2-sec is pleased to announce that as of January 1st 2018, all of our penetration tests will be carried out against the new “OWASP Top Ten Standard for Web Applications, 2017”.

Luke Vile, Cyber Security Director for 2-sec says; “This new standard means that each penetration test carried out by 2-sec will provide much greater assurance to each customer that their website or web service has been tested as rigorously as possible. Amongst many upgrades to our service, this new standard ensures we deliver:

  • Stronger assurance of the security of application code, through more thorough checks of a site’s protection against brute force attacks, a sophisticated ‘source code review’ style vulnerabilities check, and many other adaptions that take into account current changes in the web development process.
  • We will also be delivering new, tactical assessments of secure company operations, such as readiness to detect an attack, as well as assessments of log structure; to determine whether it is sufficient for future forensic analysis”.

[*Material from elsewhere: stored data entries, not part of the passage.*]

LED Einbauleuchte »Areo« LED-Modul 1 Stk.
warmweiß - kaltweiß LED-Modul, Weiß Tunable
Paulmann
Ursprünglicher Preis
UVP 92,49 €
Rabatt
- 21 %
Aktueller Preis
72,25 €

Alexander Drabek, Penetration Testing Team Leader says; “This new testing standard has been extremely well researched by the OWASP community undergoing a lot of scrutiny before making final version. Much greater security-community feedback and extensive analysis from multiple of organisations have gone into the Top 10 – 2017 standard. OWASP has claimed that it is possibly the largest amount of security research carried out in the preparation of a web security standard”.